=== WORK REQUEST ===
Find every line below where the word "down" occurs, then give how many you found and nothing else.

=== GIVEN ENTRIES ===
########

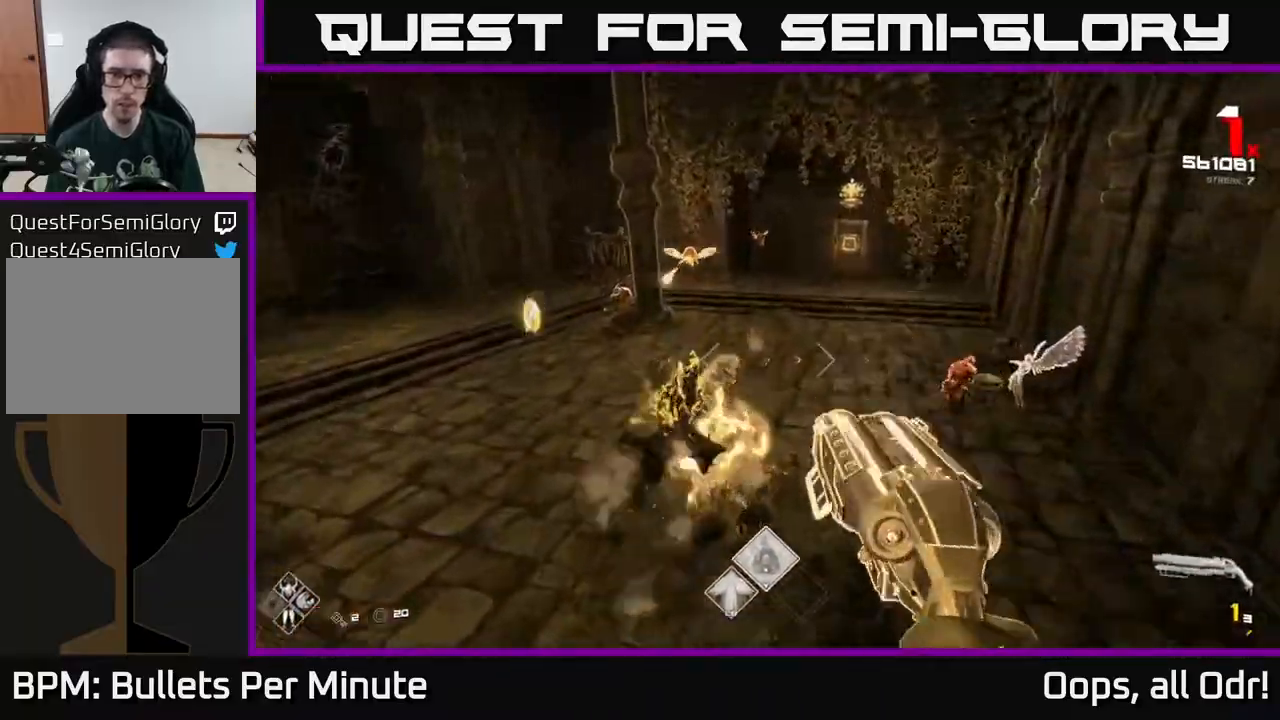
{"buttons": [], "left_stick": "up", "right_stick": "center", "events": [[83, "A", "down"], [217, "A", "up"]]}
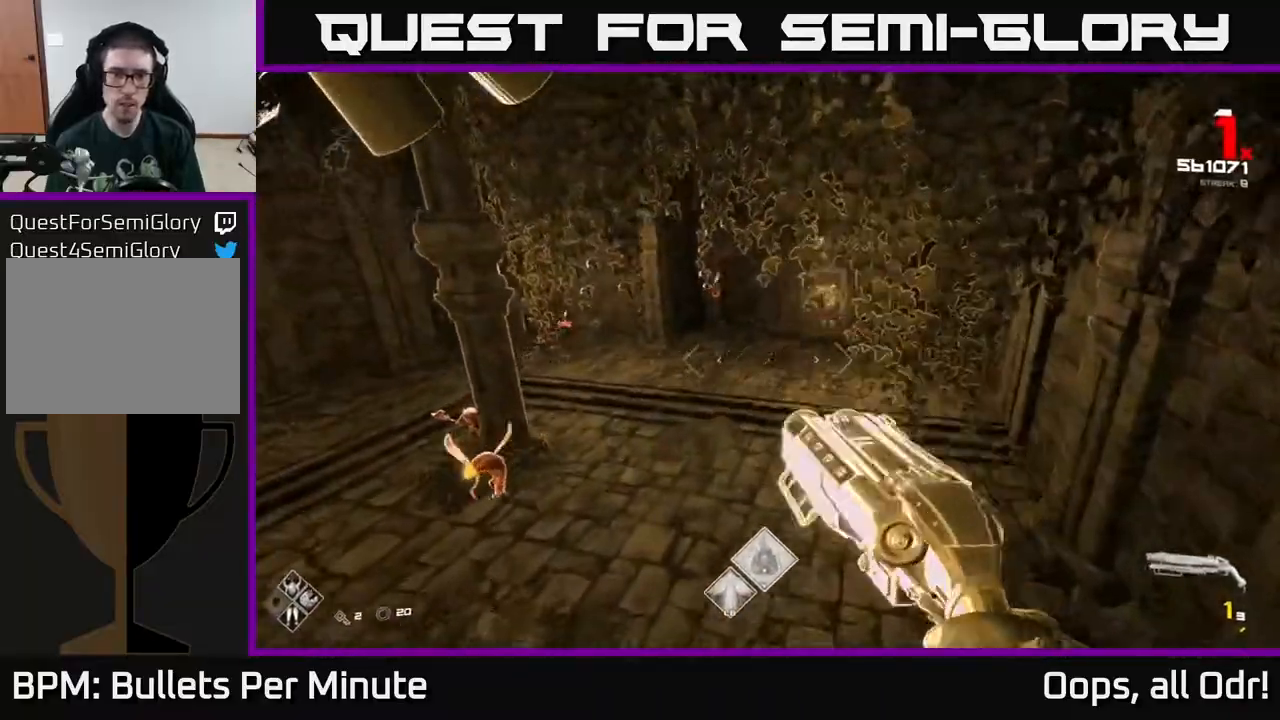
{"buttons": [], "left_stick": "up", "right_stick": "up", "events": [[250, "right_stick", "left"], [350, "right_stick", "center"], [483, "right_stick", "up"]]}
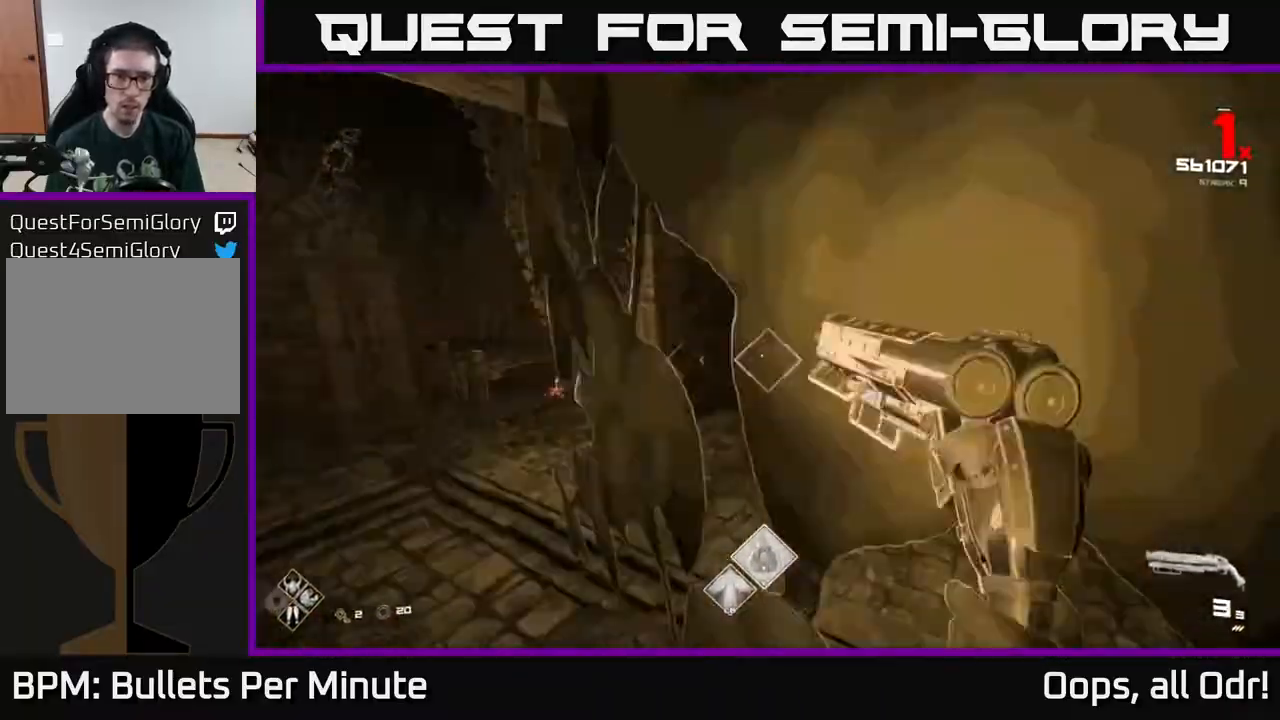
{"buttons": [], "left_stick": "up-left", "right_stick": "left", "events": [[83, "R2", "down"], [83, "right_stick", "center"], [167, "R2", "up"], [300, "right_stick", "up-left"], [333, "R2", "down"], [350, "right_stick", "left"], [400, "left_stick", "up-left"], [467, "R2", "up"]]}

########

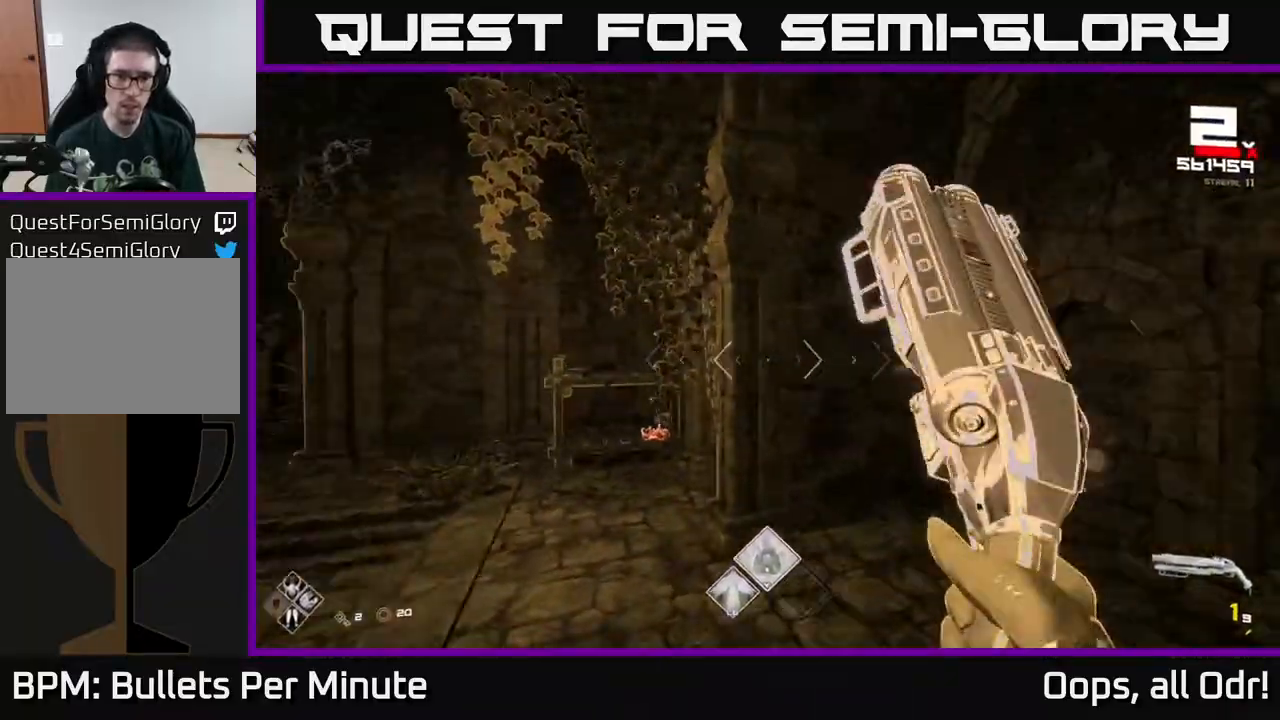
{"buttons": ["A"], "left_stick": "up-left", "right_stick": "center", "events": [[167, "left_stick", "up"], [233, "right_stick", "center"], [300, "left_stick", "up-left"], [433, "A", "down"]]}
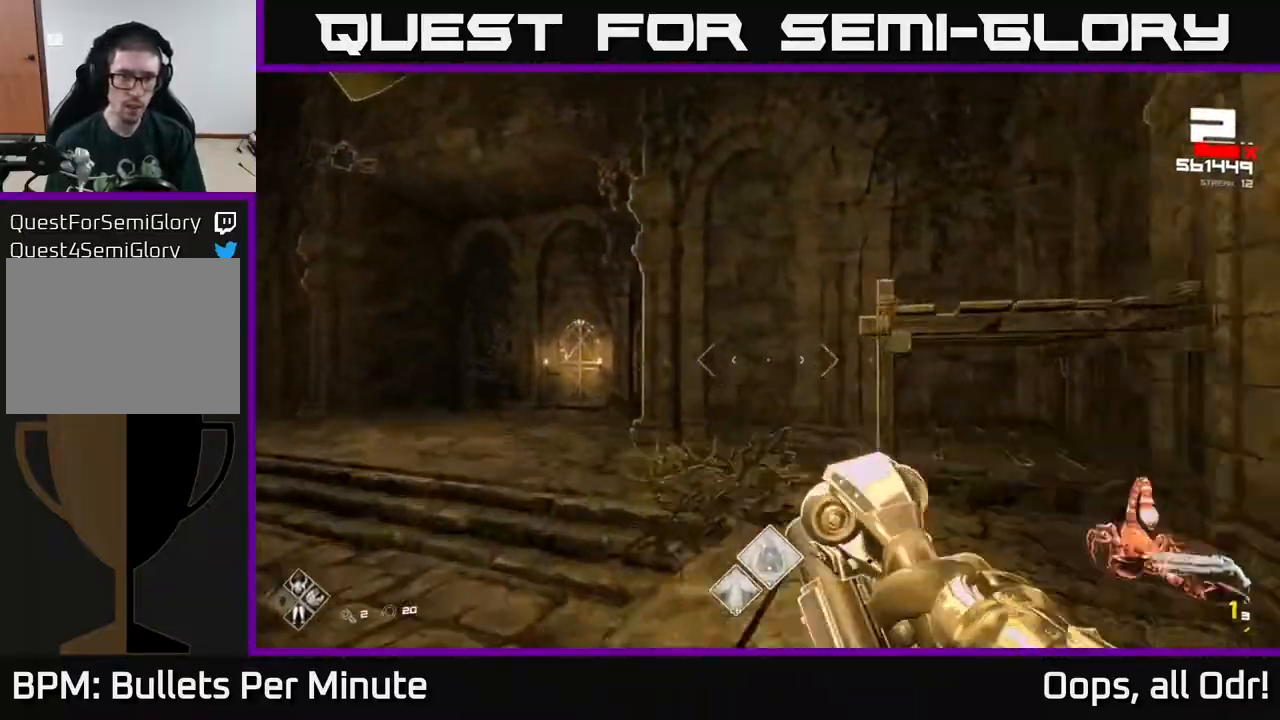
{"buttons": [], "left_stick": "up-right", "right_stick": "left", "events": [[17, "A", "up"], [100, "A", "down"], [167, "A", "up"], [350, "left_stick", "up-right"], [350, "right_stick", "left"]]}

########

=== ANSWER BOX ===
4